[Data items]
# # # # # # #

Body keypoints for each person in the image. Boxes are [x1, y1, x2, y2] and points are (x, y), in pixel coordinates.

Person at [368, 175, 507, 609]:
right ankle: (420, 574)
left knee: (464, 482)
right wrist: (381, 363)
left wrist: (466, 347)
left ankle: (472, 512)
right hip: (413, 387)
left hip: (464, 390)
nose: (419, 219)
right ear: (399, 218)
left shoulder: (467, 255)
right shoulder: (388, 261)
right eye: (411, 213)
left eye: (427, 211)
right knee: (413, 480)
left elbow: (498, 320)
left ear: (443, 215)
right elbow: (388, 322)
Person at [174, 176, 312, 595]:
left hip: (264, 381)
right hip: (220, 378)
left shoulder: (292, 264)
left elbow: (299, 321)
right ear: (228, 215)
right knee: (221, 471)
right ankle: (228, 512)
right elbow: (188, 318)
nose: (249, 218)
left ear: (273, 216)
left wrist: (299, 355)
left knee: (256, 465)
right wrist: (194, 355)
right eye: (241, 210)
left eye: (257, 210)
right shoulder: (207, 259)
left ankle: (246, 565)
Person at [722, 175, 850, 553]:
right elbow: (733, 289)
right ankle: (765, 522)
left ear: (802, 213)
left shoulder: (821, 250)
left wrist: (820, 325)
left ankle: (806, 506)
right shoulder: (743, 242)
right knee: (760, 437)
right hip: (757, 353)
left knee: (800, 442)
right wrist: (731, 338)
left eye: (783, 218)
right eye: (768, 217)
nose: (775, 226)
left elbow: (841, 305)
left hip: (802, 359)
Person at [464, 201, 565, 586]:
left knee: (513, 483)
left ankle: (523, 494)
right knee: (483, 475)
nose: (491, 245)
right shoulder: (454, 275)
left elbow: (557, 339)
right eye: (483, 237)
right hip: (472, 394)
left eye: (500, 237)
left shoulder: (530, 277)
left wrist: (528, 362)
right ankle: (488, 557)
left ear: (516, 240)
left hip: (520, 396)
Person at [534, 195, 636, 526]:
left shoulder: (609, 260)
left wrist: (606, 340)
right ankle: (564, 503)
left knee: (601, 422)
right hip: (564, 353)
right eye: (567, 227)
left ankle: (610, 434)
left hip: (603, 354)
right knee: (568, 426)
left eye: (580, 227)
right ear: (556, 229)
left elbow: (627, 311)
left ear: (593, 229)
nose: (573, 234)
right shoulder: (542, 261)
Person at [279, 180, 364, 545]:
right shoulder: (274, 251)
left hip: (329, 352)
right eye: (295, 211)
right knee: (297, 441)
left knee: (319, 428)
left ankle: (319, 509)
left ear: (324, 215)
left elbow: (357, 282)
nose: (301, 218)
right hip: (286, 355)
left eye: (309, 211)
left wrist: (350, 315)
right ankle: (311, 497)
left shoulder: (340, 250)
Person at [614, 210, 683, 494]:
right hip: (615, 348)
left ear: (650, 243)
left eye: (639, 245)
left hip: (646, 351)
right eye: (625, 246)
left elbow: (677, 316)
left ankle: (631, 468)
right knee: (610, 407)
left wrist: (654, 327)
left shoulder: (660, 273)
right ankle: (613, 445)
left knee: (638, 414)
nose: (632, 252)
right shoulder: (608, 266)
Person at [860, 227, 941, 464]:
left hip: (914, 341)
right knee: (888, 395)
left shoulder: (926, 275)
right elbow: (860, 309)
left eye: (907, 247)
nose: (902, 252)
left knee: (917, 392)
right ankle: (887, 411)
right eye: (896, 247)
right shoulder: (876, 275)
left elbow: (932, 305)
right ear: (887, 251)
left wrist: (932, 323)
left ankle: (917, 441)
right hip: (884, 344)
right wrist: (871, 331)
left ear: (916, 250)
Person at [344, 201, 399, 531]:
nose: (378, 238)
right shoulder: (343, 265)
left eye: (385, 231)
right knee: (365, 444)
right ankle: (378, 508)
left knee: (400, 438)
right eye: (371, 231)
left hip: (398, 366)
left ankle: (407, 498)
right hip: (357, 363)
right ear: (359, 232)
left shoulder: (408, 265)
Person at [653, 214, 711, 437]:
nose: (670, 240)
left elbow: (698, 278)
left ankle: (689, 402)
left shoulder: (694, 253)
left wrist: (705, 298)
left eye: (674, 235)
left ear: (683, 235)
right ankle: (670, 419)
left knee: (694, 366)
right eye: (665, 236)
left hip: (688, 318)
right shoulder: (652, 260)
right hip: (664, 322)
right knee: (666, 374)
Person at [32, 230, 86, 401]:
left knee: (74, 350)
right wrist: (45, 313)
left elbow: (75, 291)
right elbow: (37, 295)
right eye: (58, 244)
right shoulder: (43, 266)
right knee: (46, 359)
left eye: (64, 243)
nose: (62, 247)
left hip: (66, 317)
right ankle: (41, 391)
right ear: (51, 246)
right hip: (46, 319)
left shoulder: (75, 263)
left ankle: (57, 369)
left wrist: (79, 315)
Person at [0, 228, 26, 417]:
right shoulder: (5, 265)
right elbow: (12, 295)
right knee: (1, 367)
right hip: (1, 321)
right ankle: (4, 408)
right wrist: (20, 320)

# # # # # # #

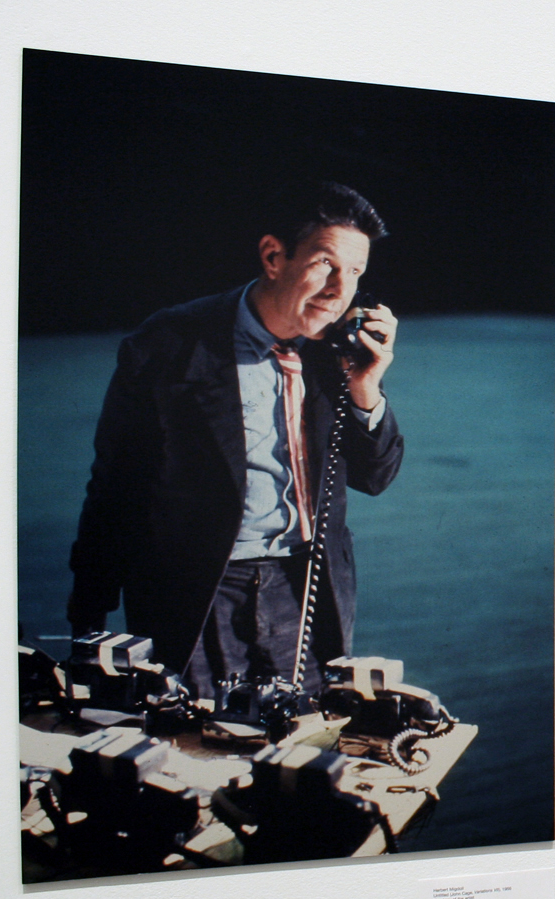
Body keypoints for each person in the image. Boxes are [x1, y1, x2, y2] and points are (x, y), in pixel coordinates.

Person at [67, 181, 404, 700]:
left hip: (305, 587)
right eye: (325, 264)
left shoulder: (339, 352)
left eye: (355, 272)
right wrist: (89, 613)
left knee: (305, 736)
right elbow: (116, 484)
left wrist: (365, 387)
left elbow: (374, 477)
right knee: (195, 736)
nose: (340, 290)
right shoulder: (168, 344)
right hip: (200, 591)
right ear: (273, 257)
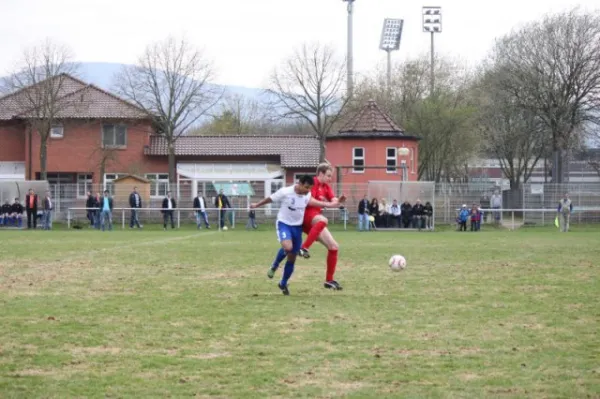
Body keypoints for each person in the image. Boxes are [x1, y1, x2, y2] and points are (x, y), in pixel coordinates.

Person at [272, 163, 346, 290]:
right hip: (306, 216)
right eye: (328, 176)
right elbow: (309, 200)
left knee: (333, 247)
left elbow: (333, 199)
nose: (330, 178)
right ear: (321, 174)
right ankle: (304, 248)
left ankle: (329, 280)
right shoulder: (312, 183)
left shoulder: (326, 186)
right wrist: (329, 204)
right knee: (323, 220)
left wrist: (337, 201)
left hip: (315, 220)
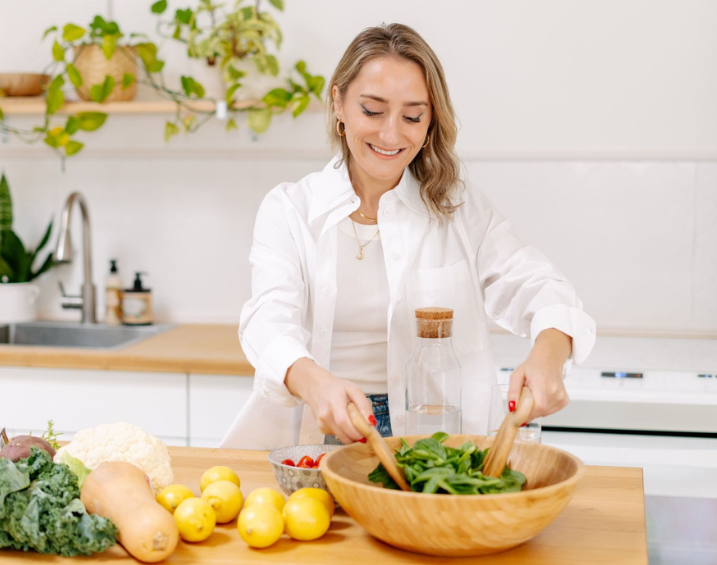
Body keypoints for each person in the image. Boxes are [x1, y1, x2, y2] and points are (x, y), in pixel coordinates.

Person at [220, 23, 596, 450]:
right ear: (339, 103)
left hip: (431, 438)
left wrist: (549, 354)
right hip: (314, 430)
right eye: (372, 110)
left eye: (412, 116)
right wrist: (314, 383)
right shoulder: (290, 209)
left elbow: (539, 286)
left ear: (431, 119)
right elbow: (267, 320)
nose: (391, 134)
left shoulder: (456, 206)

# # # # # # #

→ Work instructions
The answer must be the part of the records that opens with the line containing "left shoulder: (339, 352)" and closes with the line containing "left shoulder: (456, 206)", reproduced exactly, with no pictures.

→ Reply
left shoulder: (339, 352)
left eye: (355, 272)
right wrist: (89, 613)
left knee: (305, 736)
right elbow: (116, 484)
left wrist: (365, 387)
left elbow: (374, 477)
right knee: (195, 736)
nose: (340, 290)
right shoulder: (168, 344)
right hip: (200, 591)
right ear: (273, 257)
Body keypoints for each person in the image. Boxes are [x1, y1, x2, y2] and points are (x, y), in pixel coordinates.

Person at [272, 163, 346, 290]:
right hip: (306, 216)
right eye: (328, 176)
right elbow: (309, 200)
left knee: (333, 247)
left elbow: (333, 199)
nose: (330, 178)
right ear: (321, 174)
right ankle: (304, 248)
left ankle: (329, 280)
right shoulder: (312, 183)
left shoulder: (326, 186)
right wrist: (329, 204)
right knee: (323, 220)
left wrist: (337, 201)
left hip: (315, 220)
Body keypoints for each person in the image. Boxes are [x1, y1, x2, y2] and points are (x, y), in pixel coordinates.

Person at [220, 23, 596, 450]:
right ear: (339, 103)
left hip: (431, 438)
left wrist: (549, 354)
right hip: (314, 430)
right eye: (372, 110)
left eye: (412, 116)
right wrist: (314, 383)
right shoulder: (290, 209)
left elbow: (539, 286)
left ear: (431, 119)
right elbow: (267, 320)
nose: (391, 134)
left shoulder: (456, 206)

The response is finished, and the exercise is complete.